08-01-01-05 : Armées et défense- Personnels militaires et civils de la défense- Questions communes à l'ensemble des personnels militaires- Discipline-

Contrôle de la proportionnalité de la sanction disciplinaire à la gravité des faits (1) - Cas d'un officier général placé dans la deuxième section à qui ne peut être appliquée qu'une sanction de radiation des cadres (3° de l'art. L. 4127-2 du code de la défense) - Sanction proportionnée en l'espèce.




Sanction de radiation des cadres de l'armée d'un officier général placé dans la deuxième section pour des manquements au devoir de réserve et à la loyauté lors d'une manifestation interdite par l'autorité préfectorale à qui ne peut être appliquée qu'une sanction de radiation des cadres.
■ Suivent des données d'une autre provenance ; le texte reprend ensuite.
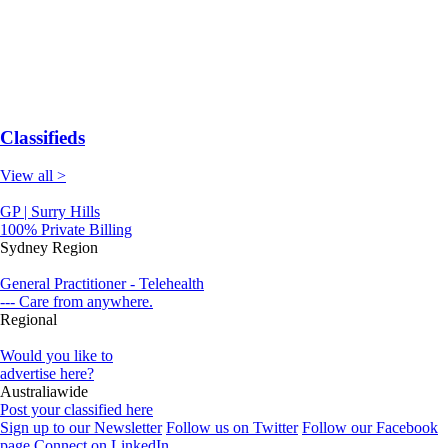
Classifieds
View all >
GP | Surry Hills
100% Private Billing
Sydney Region
General Practitioner - Telehealth
--- Care from anywhere.
Regional
Would you like to
advertise here?
Australiawide
Post your classified here
Sign up to our Newsletter
Follow us on Twitter
Follow our Facebook
page
Connect on LinkedIn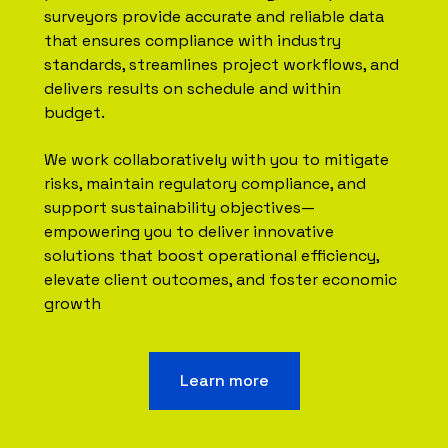
surveyors provide accurate and reliable data
that ensures compliance with industry
standards, streamlines project workflows, and
delivers results on schedule and within
budget.
We work collaboratively with you to mitigate
risks, maintain regulatory compliance, and
support sustainability objectives—
empowering you to deliver innovative
solutions that boost operational efficiency,
elevate client outcomes, and foster economic
growth
Learn more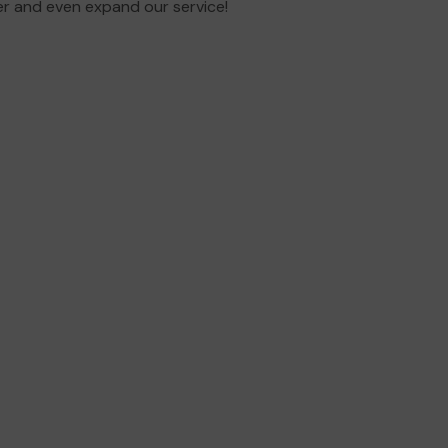
er and even expand our service!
Eu égard à la gravité de ces manquements et en dépit des états de service de l'intéressé et du fait qu'il n'a jamais fait l'objet d'une sanction disciplinaire, l'autorité disciplinaire n'a pas pris une sanction disproportionnée en prononçant la radiation des cadres prévue par le 3° de l'article L. 4127-2 du code de la défense.





54-07-02-03 : Procédure- Pouvoirs et devoirs du juge- Contrôle du juge de l'excès de pouvoir- Appréciations soumises à un contrôle normal-

Contrôle de la proportionnalité de la sanction disciplinaire à la gravité des faits (1) - Cas d'un officier général placé dans la deuxième section à qui ne peut être appliquée qu'une sanction de radiation des cadres - Sanction proportionnée en l'espèce.




Sanction de radiation des cadres de l'armée d'un officier général placé dans la deuxième section pour des manquements au devoir de réserve et à la loyauté lors d'une manifestation interdite par l'autorité préfectorale à qui ne peut être appliquée qu'une sanction de radiation des cadres. Eu égard à la gravité de ces manquements et en dépit des états de service de l'intéressé et du fait qu'il n'a jamais fait l'objet d'une sanction disciplinaire, l'autorité disciplinaire n'a pas pris une sanction disproportionnée en prononçant la radiation des cadres prévues par le 3° de l'article L. 4127-2 du code de la défense.


(1) Cf. CE, Assemblée, 13 novembre 2013, M. , n° 347704, p. 279 ; CE, 25 janvier 2016, M. , n° 391178, T. pp. 643-904 ; CE, 14 mars 2016, M. , n° 389361, T. pp. 643-904.